I have a Craftsman Router 1 1/2 hp model 315.17491. It had worked fine for quite some time then it quit. No response when switch was pressed. I took it apart and I think the switch is bad. The book showed 623814-004 as the switch part number but Sears provides 998895-001 as the replacement. My first question is how to wire the new switch. It comes with no instruction. The old switch was wired as follows: (View looking down with button on right)
Upper left corner: Red wire going to motor
Lower left corner: Red wire going to lamp
Upper right corner: Black wire going to power cord (through switch cord)
Middle right position: White wire going to black motor wire
Lower right corner: Red wire going to lamp
The new switch has different arrangement for wiring.
(View looking down with button on right)
Left center one hole marked with #1
Mid-location two holes (an upper and a lower) marked with 1a
Right two holes (an upper and a lower) marked with 2a
Has anyone encountered this problem? Can anyone provide information on which wire goes where on new switch?

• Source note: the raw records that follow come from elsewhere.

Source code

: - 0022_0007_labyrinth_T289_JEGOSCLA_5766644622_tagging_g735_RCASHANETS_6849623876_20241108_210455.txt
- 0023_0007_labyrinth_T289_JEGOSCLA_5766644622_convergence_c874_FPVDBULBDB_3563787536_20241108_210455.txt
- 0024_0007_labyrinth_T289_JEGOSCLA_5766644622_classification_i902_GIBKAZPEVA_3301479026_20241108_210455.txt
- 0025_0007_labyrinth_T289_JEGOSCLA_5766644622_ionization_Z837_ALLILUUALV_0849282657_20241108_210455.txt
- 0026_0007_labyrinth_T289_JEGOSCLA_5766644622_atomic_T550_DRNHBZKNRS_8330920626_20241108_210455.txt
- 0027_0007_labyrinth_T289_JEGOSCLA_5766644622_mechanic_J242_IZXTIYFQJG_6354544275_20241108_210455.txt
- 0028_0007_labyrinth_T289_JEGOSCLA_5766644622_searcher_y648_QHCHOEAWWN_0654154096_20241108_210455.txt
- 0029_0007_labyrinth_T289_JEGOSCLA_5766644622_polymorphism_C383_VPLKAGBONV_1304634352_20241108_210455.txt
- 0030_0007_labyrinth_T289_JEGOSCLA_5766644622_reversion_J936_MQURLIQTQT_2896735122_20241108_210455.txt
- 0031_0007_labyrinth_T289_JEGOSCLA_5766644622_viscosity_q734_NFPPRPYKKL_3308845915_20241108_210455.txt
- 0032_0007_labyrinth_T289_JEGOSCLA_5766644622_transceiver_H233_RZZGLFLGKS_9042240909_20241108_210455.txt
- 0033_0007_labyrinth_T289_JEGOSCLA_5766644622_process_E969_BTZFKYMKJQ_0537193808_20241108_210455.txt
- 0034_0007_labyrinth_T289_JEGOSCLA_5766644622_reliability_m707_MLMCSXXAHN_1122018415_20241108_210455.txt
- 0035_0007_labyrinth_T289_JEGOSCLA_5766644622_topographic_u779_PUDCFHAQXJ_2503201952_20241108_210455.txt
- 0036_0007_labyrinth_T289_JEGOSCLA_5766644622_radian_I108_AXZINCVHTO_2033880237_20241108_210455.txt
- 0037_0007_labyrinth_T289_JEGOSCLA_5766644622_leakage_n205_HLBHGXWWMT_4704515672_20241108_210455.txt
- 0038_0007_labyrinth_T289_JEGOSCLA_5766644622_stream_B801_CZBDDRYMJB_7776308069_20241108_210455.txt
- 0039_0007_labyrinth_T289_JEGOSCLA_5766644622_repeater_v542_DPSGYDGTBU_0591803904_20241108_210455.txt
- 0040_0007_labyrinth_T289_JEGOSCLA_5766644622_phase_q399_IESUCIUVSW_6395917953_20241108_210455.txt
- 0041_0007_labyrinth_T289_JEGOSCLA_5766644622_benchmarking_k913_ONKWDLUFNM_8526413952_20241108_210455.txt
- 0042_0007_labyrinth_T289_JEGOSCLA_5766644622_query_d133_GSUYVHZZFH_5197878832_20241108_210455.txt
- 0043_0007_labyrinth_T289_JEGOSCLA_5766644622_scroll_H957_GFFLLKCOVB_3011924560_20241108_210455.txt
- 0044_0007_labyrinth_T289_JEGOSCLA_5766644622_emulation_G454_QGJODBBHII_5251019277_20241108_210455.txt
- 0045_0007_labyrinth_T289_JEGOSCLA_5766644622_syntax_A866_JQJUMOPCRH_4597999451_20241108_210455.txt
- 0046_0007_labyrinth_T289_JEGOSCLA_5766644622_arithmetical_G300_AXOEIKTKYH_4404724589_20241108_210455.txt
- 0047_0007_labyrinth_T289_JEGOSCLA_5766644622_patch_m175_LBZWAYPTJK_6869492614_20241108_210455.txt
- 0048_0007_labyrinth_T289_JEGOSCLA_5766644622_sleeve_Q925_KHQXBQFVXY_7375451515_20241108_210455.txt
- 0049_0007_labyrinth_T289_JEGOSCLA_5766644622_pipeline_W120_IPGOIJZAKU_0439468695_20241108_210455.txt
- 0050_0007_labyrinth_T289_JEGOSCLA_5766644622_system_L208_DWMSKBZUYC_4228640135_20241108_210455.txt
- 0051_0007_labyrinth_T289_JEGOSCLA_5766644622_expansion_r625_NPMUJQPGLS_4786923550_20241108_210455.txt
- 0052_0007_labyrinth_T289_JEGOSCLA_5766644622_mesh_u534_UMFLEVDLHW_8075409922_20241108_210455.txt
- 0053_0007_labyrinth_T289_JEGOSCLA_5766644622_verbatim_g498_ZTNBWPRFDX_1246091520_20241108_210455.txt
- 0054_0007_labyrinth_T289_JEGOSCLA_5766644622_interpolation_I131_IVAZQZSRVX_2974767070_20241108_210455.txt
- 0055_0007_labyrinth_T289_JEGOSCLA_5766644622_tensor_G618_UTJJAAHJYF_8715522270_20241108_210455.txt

As far as the wiring connection to the motor, I believe, but am not certain they are as follows:
Switch Cord Red to Motor Red
Power Cord Black to Switch Cord Black
Power Cord White to Motor White
Switch Cord White to Motor Black
Can anyone confirm these connections?
John Shearer
[email protected]


----------



## BrianS (Nov 7, 2004)

Check here switch wiring It might provide you with the information you need.


----------



## xplorx4 (Dec 1, 2008)

Greetings and welcome to the router forum. We are pleased to have you join us.


----------



## RJM (Apr 11, 2010)

The new switch is a direct replacement for the original. Sears does this all the time. The new switch should wire up the same way as the original. If the connectors are in different places, look for identification letters on the switch bodies and connect the wires to the same connector number.


----------



## Dr.Zook (Sep 10, 2004)

Hello John. Welcome to the RouterForums. Hope you become an active member of this great forum.


----------